Dois anos após ter dito adeus à troika, a Grécia volta a enfrentar uma crise, desta vez mundial. Com o PIB a cair a pique e o défice a disparar, a dívida pública vai superar os 200% do PIB.

200,8% do PIB. É esta a previsão do Fundo Monetário Internacional (FMI) para o rácio da dívida pública da Grécia em 2020, segundo o Fiscal Monitor divulgado esta quarta-feira.

Num só ano, a dívida pública da Grécia vai aumentar 21,6 pontos percentuais, passando de 179,2% do PIB para os 200,8%, barreira que ultrapassa pela primeira vez. Tal como acontecerá em praticamente todos os países, será o efeito conjugado da queda de 10% do PIB e a subida do défice para os 9% a ditar esta subida repentina do endividamento público.

Este choque intenso nas contas públicas gregas acontece apenas dois anos após ter saído do programa de ajustamento e numa altura em que a austeridade ainda prossegue em Atenas.
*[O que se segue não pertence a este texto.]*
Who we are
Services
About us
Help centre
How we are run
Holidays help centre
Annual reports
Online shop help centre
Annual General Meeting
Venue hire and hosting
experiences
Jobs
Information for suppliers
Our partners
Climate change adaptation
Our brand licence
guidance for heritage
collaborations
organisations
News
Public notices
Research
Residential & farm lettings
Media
Além disso, a própria economia ainda não tinha recuperado do choque da crise das dívidas soberanas, aumentando o ritmo de recuperação apenas nos últimos anos.

Apesar de ter há uma década a dívida pública mais elevada da União Europeia, a Grécia ainda não tinha atingido o patamar psicológico dos 200% do PIB, o que, em teoria, significa que apenas a produção de dois anos da economia grega daria para pagar a dívida. O anterior pico tinha sido alcançado em 2018 com um rácio de 184,8% do PIB.

O salto da dívida pública grega será considerável em termos europeus uma vez que, em média, a dívida pública da Zona Euro deverá aumentar 13,3 pontos percentuais em 2020, face a 2019, atingindo os 97,4% do PIB, metade do tamanho do endividamento público da Grécia, o que mostra bem as divergências neste indicador dentro da União Económica e Monetária.

Contudo, a boa notícia é que a recuperação da economia em 2021 e a melhoria das contas públicas, caso não repitam as medidas implementadas este ano por causa da pandemia, deverá levar o rácio a deixar desse patamar psicológico, baixando para os 194,8% do PIB no próximo ano.

A seu favor a Grécia tem o facto de grande parte da sua dívida estar nas mãos dos credores europeus e do próprio Fundo Monetário Internacional pelo que tem uma dependência reduzida face aos mercados internacionais e, por isso, às diferentes avaliações que as agências de rating possam vir a fazer da sua capacidade de reembolso.

Além disso, ao contrário do que acontecia nas compras de dívida anteriores, a Grécia está a beneficiar do poderoso programa pandémico do Banco Central Europeu (BCE), o que está a servir de almofada financeira para os países da Zona Euro.

Segundo também as estimativas do FMI, a economia grega deverá recuperar 5,1% em 2021 e a taxa de desemprego baixará dos 22,3% para os 19%. Ainda assim, será a mais alta da Zona Euro.

Porém, a recuperação do défice será mais tímida, passando de 9% em 2020 para 7,9% em 2021, após ter tido um excedente de 0,4% em 2019. Tal como acontecerá em Portugal, e em praticamente todos os países, o peso da despesa irá subir em flecha ao passo que as receitas vão cair mais ou menos em linha com a queda do PIB, mantendo o seu peso relativo.